The contrasting morphotype composition of landings in NW Cuba with time could indicate distinct origin sources, as the proximity to the sargasso source can influence the morphotype composition and the accumulation level of the landings [28]. Landings of sargasso in northern Cuba coasts have been historically associated with the Sargasso Sea and its proximity [35,36,37,38,39]. Various studies have documented low landings (0.73 ± 0.54 kg/m²) in the winter season (October to March; sometimes extended from September to April) when winds had velocities of ≥10 km/h and wind and wave directions from the N, E, and ENE, associated with the presence of cold fronts and the influence of Continental Anticyclone [35,36,37,38,39]. In addition to currents, windage has been found to be relevant for sargasso transport [40], and in our study, landings were strongly correlated with wind speed ≥ 14 km/h and wind and wave directions mainly from N, E, and ENE being consistent during the 2019–2020 winter season but not as much in the 2020–2021 winter season. Probably, the occurrence of weak winds ≤ 8 km/h and wind and wave direction from NNW and S in November 2020, December 2020, and January 2021 did not promote landings in this winter season.

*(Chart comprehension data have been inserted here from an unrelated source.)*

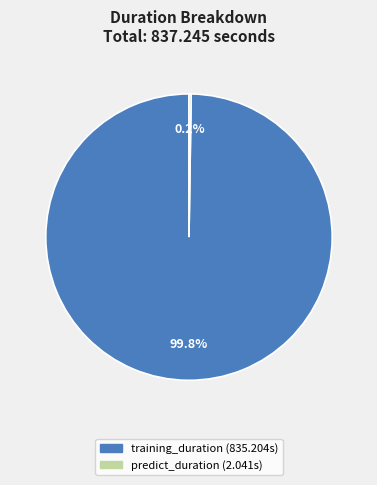

Does any single category account for the majority?

Yes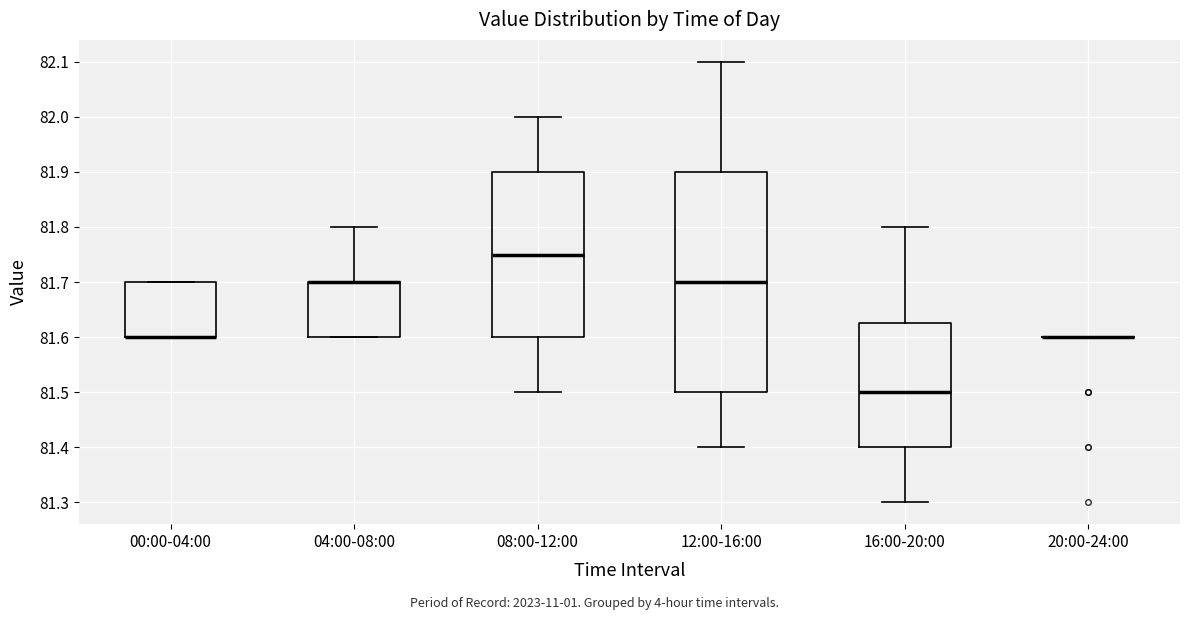

Where does the upper whisker of the box for 04:00-08:00 end on the y-axis? The values are not printed on the chart, so give them approximately, as read against the axis.

81.80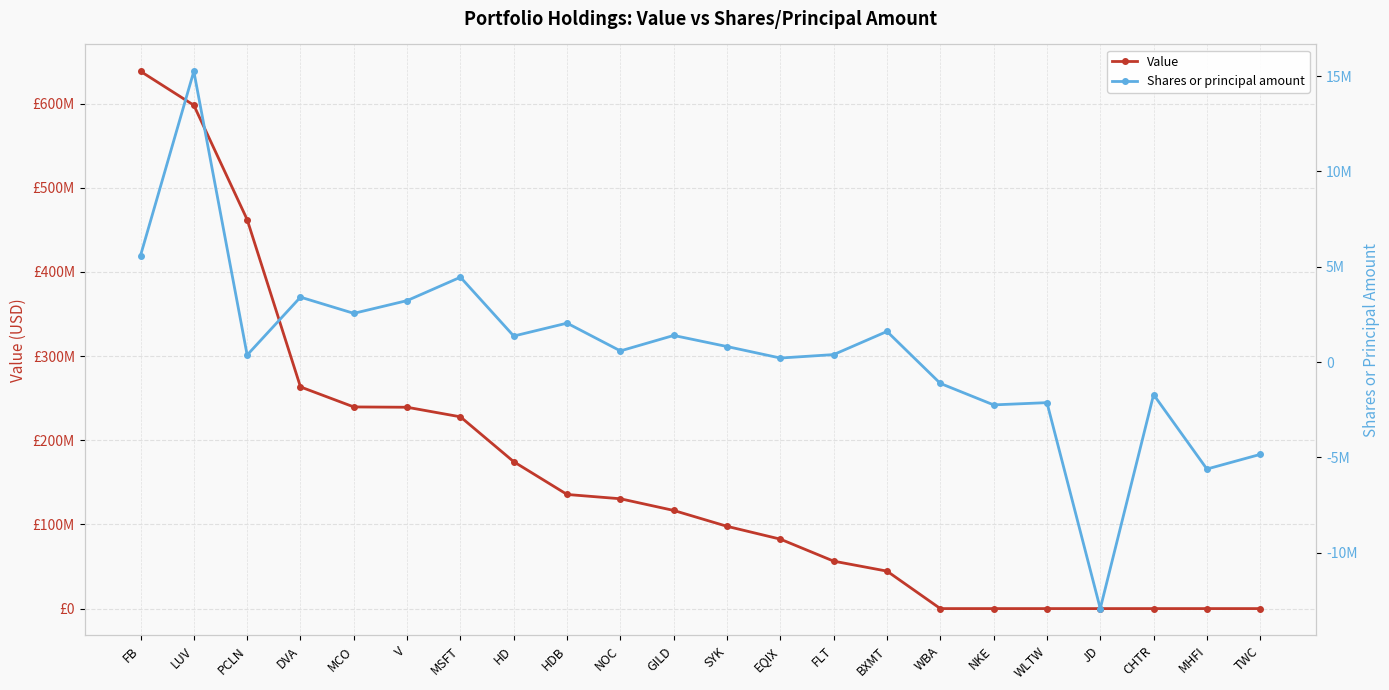

List the labels in order of Shares or principal amount value, largest first.

LUV, FB, MSFT, DVA, V, MCO, HDB, BXMT, GILD, HD, SYK, NOC, FLT, PCLN, EQIX, WBA, CHTR, WLTW, NKE, TWC, MHFI, JD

In both May and August of 2020, the NW Cuba coasts were dominated by S. fluitans III and S. natans VIII. During the spring-summer season (April to September), when GASB tends to be more abundant, coasts that commonly do not receive sargasso from the GASB may receive biomass that did not follow the main trajectories of the Caribbean, Caiman and Yucatan, Loop Currents, and Gulf Stream (Figure 1). Probably, sargasso from the GASB may have reached the NW Cuban coast in the summer of 2020 through similar transport ways. Satellite images did not show important sargasso biomass near Cuba’s NW coast during the months when S. fluitans III was the dominant landing morphotype (https://optics.marine.usf.edu/projects/SaWS.html, accessed on 11 September 2023). However, small isolated and scattered rafts are not detected using satellites, and according to Ody et al. (2019) [41], small-size rafts (~30 cm) represented 14% of the rafts observed in situ surveys in the central Tropical North Atlantic in the summer of 2017, and that they were more abundant in the northern part of the eastern Caribbean. Alternatively, sargasso from the GASB may have been transported to the NW coasts via the Antilles Current and trade winds; further modeling and tracking analysis may discern the possible routes of transport of sargasso onto the Cuban coasts. Thus, the NW Cuba’s morphotype composition suggests that landings have different origin sources depending on season and specific meteorological and oceanographic conditions. In the winter, the NW Cuban coast likely received sargasso from the Sargasso Sea (S. natans I dominated), whereas in the summer months, sargasso likely came from the GASB (S. fluitans III dominated).

Landings of sargasso are irregular and unpredictable [42,43]. Climate change is causing anomalous temperatures, heatwaves, and abnormal meteorological conditions [44], while species/morphotypes of sargasso exhibit varying thermal tolerances and growth rates [24,25,26]. Consequently, the composition and abundance of beached and oceanic sargasso (in both the Sargasso Sea and GASB) are likely subject to ongoing changes. Before 2011, offshore surveys by [3] indicated that S. fluitans III and S. natans I were the dominant species in the Atlantic Ocean, with S. natans VIII being rare. Post-2011, various studies have documented a high dominance of S. natans VIII in the Atlantic Ocean, except in the Sargasso Sea where S. natans I has remained dominant, though its composition is increasingly mixed [12,13]. Ongoing monitoring of the specific composition of sargasso throughout the northern tropical Atlantic will aid in understanding the fluxes of sargasso in the northern tropical Atlantic.